ACCORDING TO GM’S new President (and ex-Holden chief) Mark Reuss, two-door coupe variants of the Cruze could become a reality.
During a public webchat held to discuss the future of General Motors, Reuss was asked whether a two-door version of the Cruze small car would be built in the future.
His response, while not a definite “yes”, indicated that the idea of a Cruze coupe was at least under consideration.
“Two-door Cruze is a nice idea,” Mr Reuss said.
“As we have two-door Cobalts currently, North America would naturally look at a Cruze two-door, but I believe our small car portfolio will be WAY beyond what it is now, so a two-door something still is needed.”
Another question submitted to Reuss asked whether plans for a Zeta-platformed RWD sedan for the USA were still underway, to which a coy Reuss responded “quite possibly”.
Interest in a RWD GM product among American consumers and fleet buyers still runs high, despite the last Zeta-platformed model, the Commodore-based Pontiac G8, having been dumped last year.
The non-performing Pontiac brand itself was shut down at the beginning of GM's bankruptcy crisis, and according to Reuss the prospect of a revival in the near future is poor.
“I would never say we would never talk about Pontiac again,” he said.
“But, we need to pay back US taxpayers too, and go public. And make money. And make Americans proud of who we are again. Any other focus would be wrong.”
However, if sales of a Zeta-platformed vehicle in the United States were to resume, it would likely be under the Chevrolet banner.
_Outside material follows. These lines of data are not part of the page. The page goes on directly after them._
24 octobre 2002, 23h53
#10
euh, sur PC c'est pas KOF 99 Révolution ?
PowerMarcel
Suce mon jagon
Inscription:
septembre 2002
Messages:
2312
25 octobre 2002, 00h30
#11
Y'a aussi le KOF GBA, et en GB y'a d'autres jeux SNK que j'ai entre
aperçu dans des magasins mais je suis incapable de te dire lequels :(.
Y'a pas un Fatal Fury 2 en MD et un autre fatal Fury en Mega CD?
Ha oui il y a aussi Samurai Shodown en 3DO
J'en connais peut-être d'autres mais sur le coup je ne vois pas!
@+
Holden last year revealed its WM Statesman-based Chevrolet Caprice PPV, which was designed with US police fleets in mind.
A civilian version has yet to surface and no announcement regarding a solid export deal for the Caprice PPV has been made as yet.
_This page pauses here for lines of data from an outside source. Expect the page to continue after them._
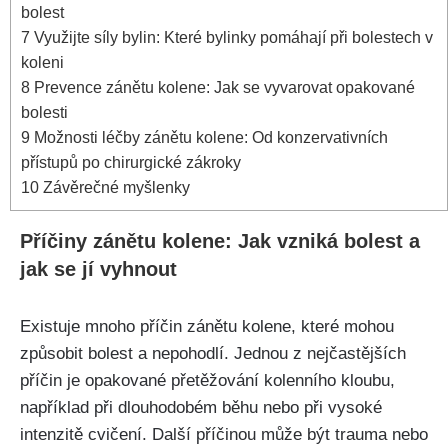
bolest
7
Využijte síly bylin: Které bylinky pomáhají při bolestech‍ v
koleni
8
Prevence⁣ zánětu kolene: Jak se vyvarovat opakované‍
bolesti
9
Možnosti léčby zánětu kolene: Od konzervativních
přístupů po chirurgické zákroky
10
Závěrečné myšlenky
Příčiny zánětu kolene: ⁢Jak vzniká bolest a
jak se jí vyhnout
Existuje mnoho příčin zánětu kolene, které mohou
způsobit bolest a nepohodlí. Jednou z nejčastějších
příčin je opakované přetěžování kolenního kloubu,
například při dlouhodobém ‌běhu nebo při⁣ vysoké
intenzitě cvičení. Další příčinou může být trauma nebo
However, with Holden already building the WM in left-hand drive for the Korean and Middle-Eastern markets, there are no technological barriers to building cars for export to the USA.
Similarly, the tooling needed to build the VE Commodore in left-hand drive still exists, and production of the popular sedan in LHD, could also be resumed quite easily.
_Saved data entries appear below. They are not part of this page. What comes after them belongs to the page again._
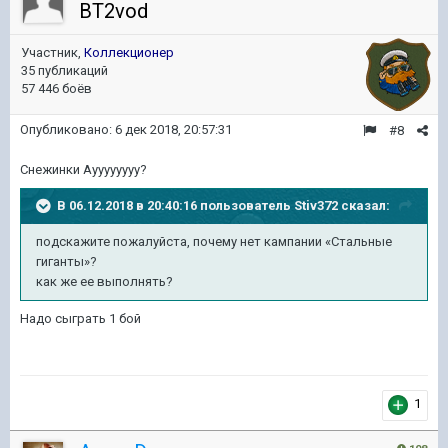
BT2vod
Участник,
Коллекционер
35 публикаций
57 446 боёв
Опубликовано:
6 дек 2018, 20:57:31
#8
Снежинки Ауууууууу?
В 06.12.2018 в 20:40:16 пользователь
Stiv372
сказал:
подскажите пожалуйста, почему нет кампании «Стальные
гиганты»?
как же ее выполнять?
Надо сыграть 1 бой
1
Such an export deal could be a real money-spinner for Holden, and the Australian brand already has a couple of high-profile allies at GM’s Detroit HQ.
Mark Reuss headed up Holden until mid-2009, while the man who succeeded him, Alan Batey, was recently transferred Stateside to be Vice President of Sales and Service for Chevrolet.
Both are in good positions to help Holden, and in Batey’s farewell speech to the press he promised to keep the Australian automaker in mind in his future role at Chevrolet.
“I can tell you that I'm very passionate about the export opportunites [for Holden],” he said.
"I think our product has got a lot of opportunities in overseas markets, and when I hit the ground and get a chance to get with the dealers and understand more about the market and the opportunities, I'll obviously be keeping Holden in mind."